Thomas Jefferson Wrote 'All Men Are Created Equal' While Enslaving My Ancestor — Here’s Why That Contradiction Still Matters in 2026
Thomas Jefferson Menulis 'Semua Manusia Dilahirkan Sama' Saat Memperbudak Leluhur Saya — Inilah Alasan Kontradiksi Ini Masih Penting di Tahun 2026
Inilah bagian yang mencengangkan: pria yang menulis kalimat abadi 'semua manusia dilahirkan sama' justru sedang menahan keturunan penulis itu sendiri dalam perbudakan. Andrew Davenport, kini direktur di Pusat Jefferson Monticello, adalah keturunan langsung dari pria yang diperbudak Jefferson — Peter Hemings, seorang ahli tukang, koki, dan pembuat bir yang disebut Jefferson 'cerdas dan rajin' namun tak pernah dibebaskan.

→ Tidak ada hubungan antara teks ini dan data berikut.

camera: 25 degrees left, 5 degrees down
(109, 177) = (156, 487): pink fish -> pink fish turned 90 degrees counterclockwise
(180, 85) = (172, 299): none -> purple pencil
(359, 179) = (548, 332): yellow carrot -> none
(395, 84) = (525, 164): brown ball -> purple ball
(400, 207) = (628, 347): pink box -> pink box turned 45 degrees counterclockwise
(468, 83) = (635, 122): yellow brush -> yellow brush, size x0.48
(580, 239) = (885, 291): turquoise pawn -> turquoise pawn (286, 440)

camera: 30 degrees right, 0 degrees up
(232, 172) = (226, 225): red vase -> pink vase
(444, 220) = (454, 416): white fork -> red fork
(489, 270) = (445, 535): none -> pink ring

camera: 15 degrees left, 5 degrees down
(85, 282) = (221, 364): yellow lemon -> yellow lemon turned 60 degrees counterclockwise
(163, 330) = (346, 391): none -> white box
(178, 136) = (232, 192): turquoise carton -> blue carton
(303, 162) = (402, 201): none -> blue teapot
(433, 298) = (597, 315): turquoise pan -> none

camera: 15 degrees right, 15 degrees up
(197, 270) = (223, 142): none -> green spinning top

Tapi inilah belokannya: Davenport tidak ingin menghapus Jefferson. Ia justru berargumen bahwa orang-orang yang diperbudak di Monticello-lah yang benar-benar memahami dan menggunakan kata-kata Jefferson sebagai senjata, dengan mengutip 'semua manusia dilahirkan sama' dalam petisi kebebasan mereka. Ironinya? Jefferson mungkin tidak berniat demikian — tapi mereka melakukannya. Dan menurut Davenport, justru di situlah janji Amerika benar-benar terpenuhi.

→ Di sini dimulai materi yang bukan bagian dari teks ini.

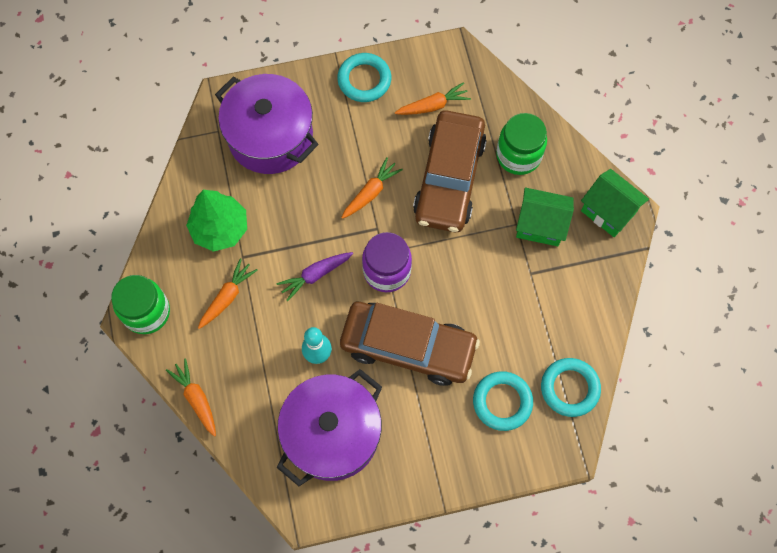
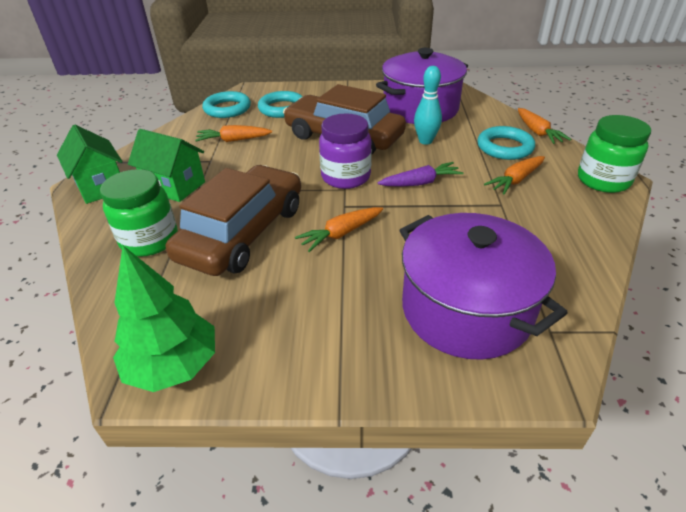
camera: 165 degrees left, 30 degrees down
(220, 229) = (531, 228): green tree -> green tree (174, 365)
(364, 80) = (303, 361): turquoise ring -> turquoise ring (504, 147)
(433, 105) = (218, 308): orange carrot -> orange carrot (233, 140)

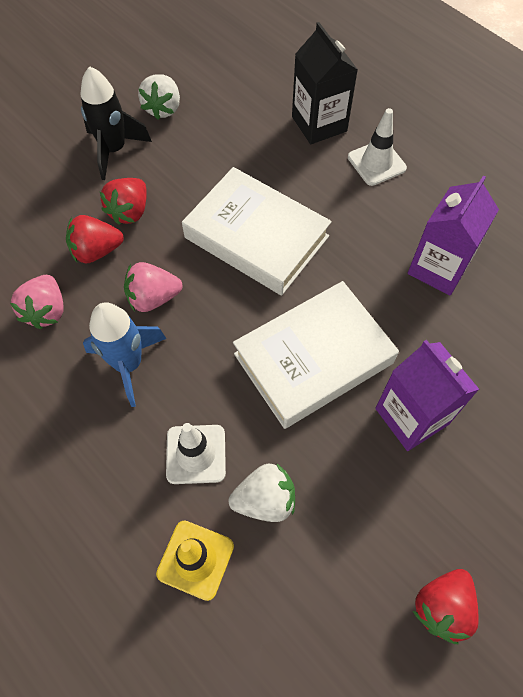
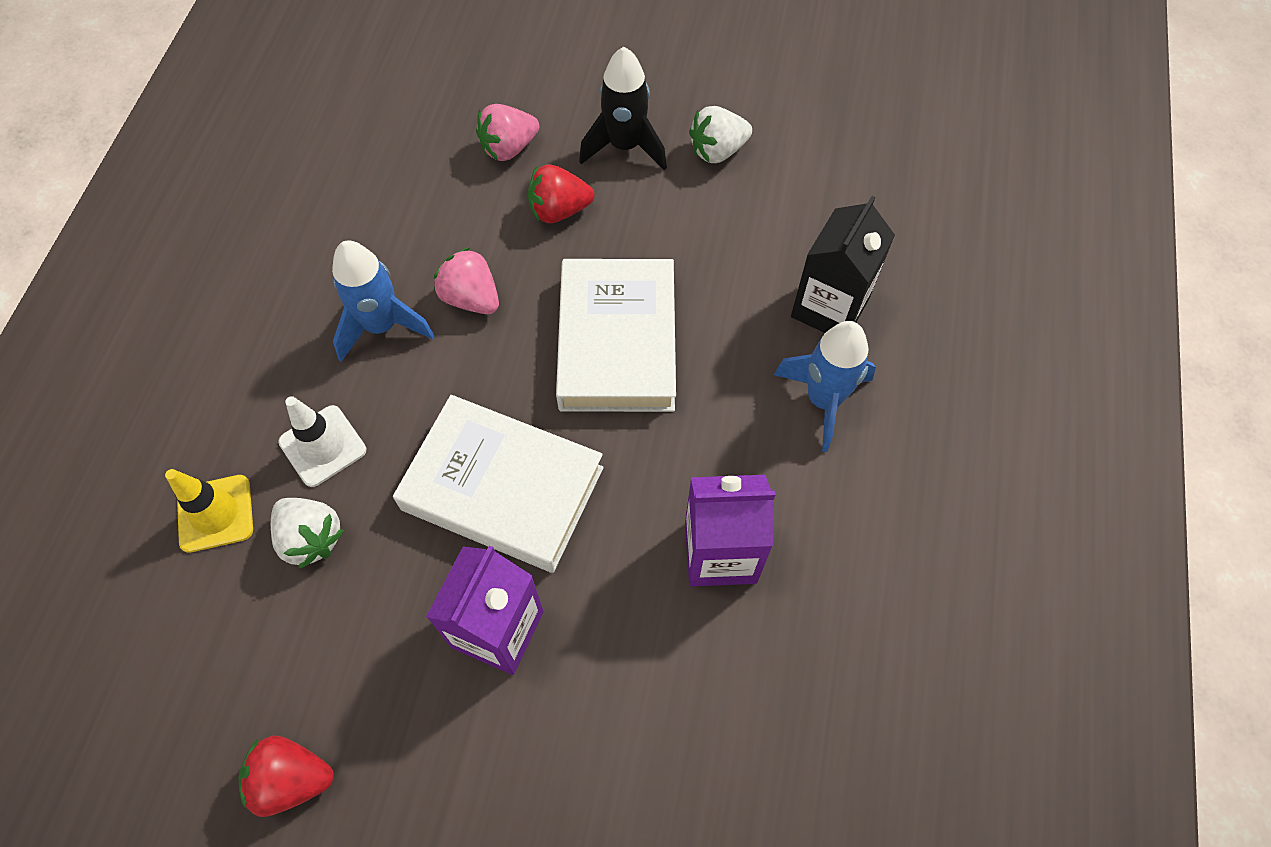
camera: 55 degrees right, 0 degrees up
(46, 311) = (393, 222): pink strawberry -> pink strawberry (508, 148)
(96, 251) = (490, 215): red strawberry -> none
(376, 163) = (823, 400): white traffic cone -> blue rocket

Inilah inti dari perhitungan sejarah: bukan menghancurkan masa lalu, melainkan bertanya siapa yang berhak menentukan maknanya. Kata-kata Jefferson menjadi janji bukan karena ia memenuhinya, tetapi karena kaum tertindas mengklaimnya. Dari situlah otoritas moral sejati berasal — bukan dari monumen, melainkan dari perlawanan.
Kita terus menulis ulang sejarah agar sesuai dengan rasa bersalah modern. Jefferson adalah manusia zamannya. Ia meletakkan dasar ideologis kebebasan — apakah kita harus membuang semua pendiri karena mereka tidak 'waspada sosial' di tahun 1776?

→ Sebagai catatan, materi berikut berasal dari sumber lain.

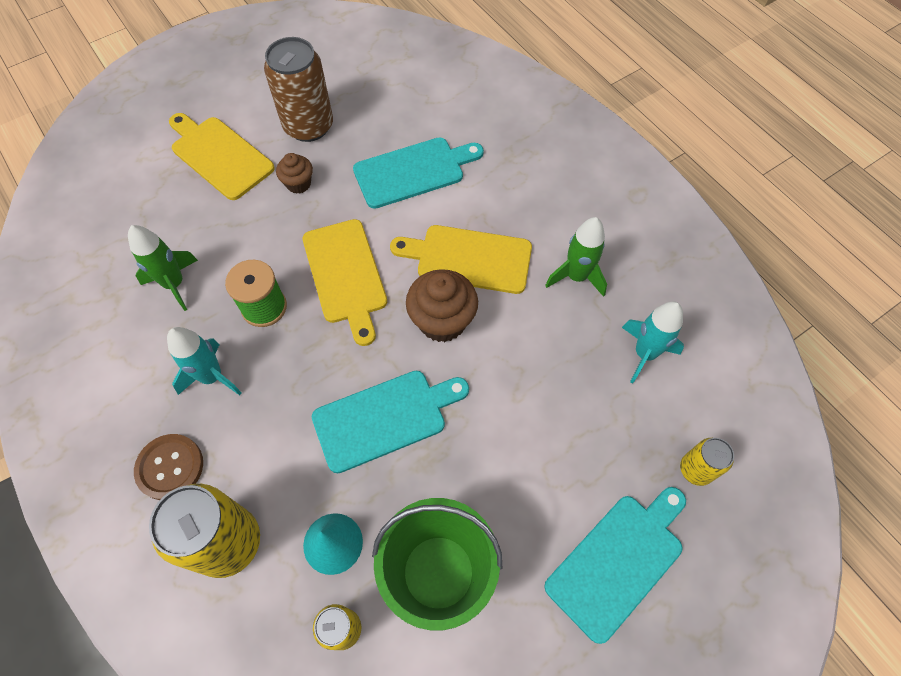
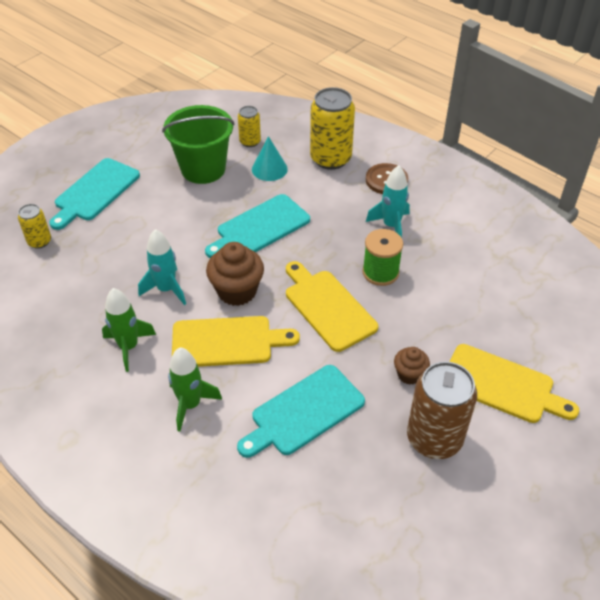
camera: 165 degrees right, 15 degrees down
(174, 284) = (460, 273): green rocket -> green rocket (190, 404)
(644, 354) = (71, 301): turquoise rocket -> turquoise rocket (166, 289)

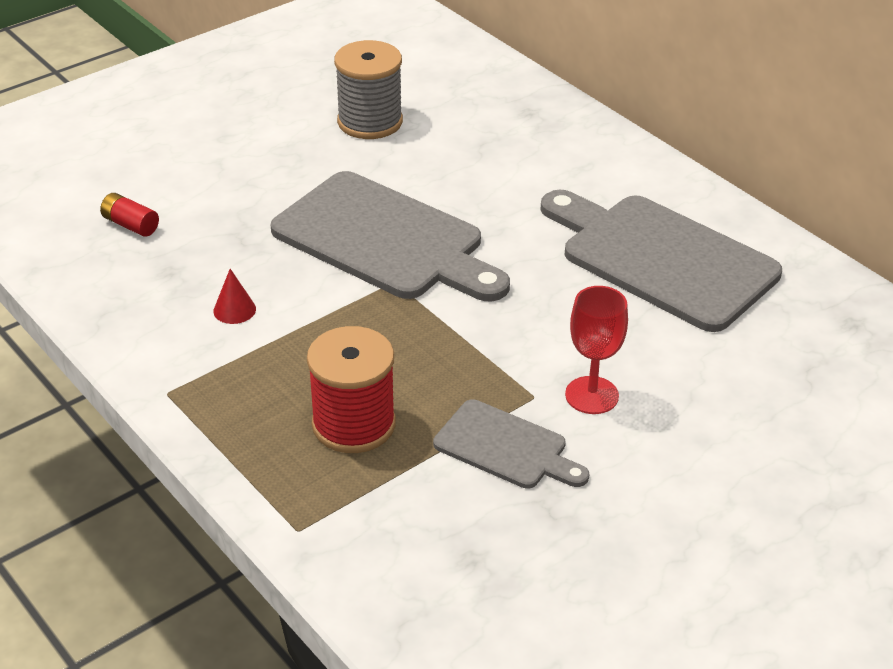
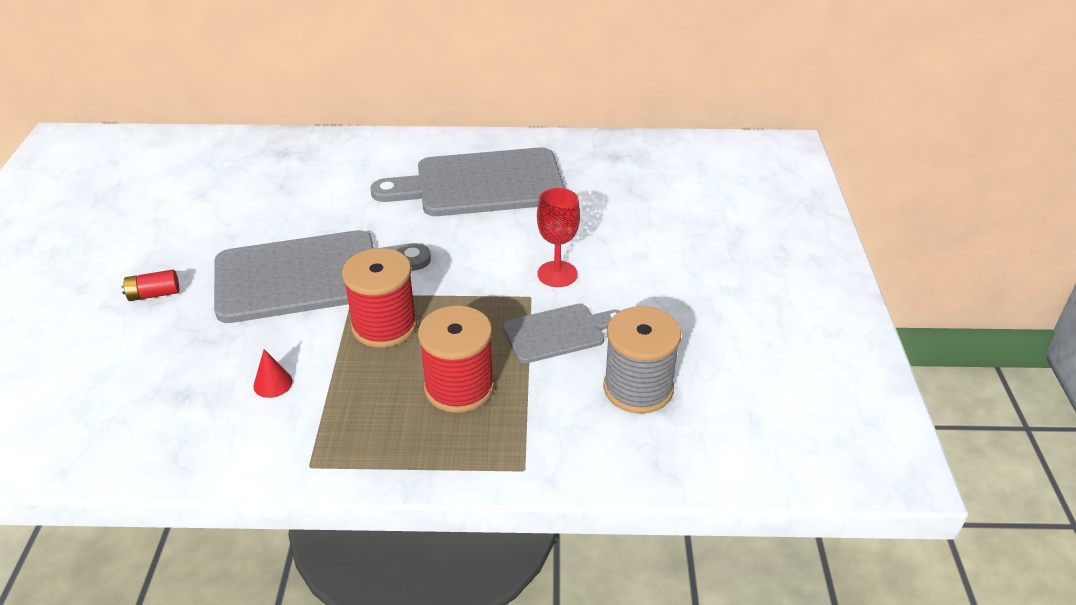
camera: 50 degrees left, 0 degrees up
(130, 225) = (99, 388): red battery -> red battery (154, 294)
(370, 121) = (183, 216): grey spool -> grey spool (638, 388)
(377, 327) = (384, 326): none -> red spool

Tentu saja dia manusia zamannya — dan zamannya adalah supremasi kulit putih. Menjadi 'produk zamannya' bukan alasan jika zamannya dibangun di atas penderitaan manusia. Kita menghormati kata-katanya, bukan manusianya. Itulah bedanya.
Menghancurkan warisan Jefferson tidak menghasilkan apa-apa. Pendidikan dan konteks justru yang penting. Monticello sudah benar — tunjukkan kedua sisi. Istana di puncak bukit dan kamar perbudakan. Biarkan orang melihat gambaran utuhnya.
Kita semua ikut terlibat sekarang. Kita tinggal di tanah yang dicuri dan menikmati hasil eksploitasi selama berabad-abad. Siapa kita sampai menghakimi Jefferson jika sistem kita sendiri masih berjalan di atas ketimpangan?
Saya membawa murid-murid saya ke Monticello. Kami berdiri di kamar perbudakan, lalu berjalan naik bukit ke perpustakaan Jefferson. Tidak perlu kata-kata. Mereka merasakan kontradiksinya. Itulah pelajarannya.
Jefferson menabur benih yang tidak ia duga akan tumbuh. Idemu melampaui sang manusia. Itulah kekuatan bahasa — begitu tersebar, ia milik semua orang. Bahkan jika ia gagal, bangsa ini tidak.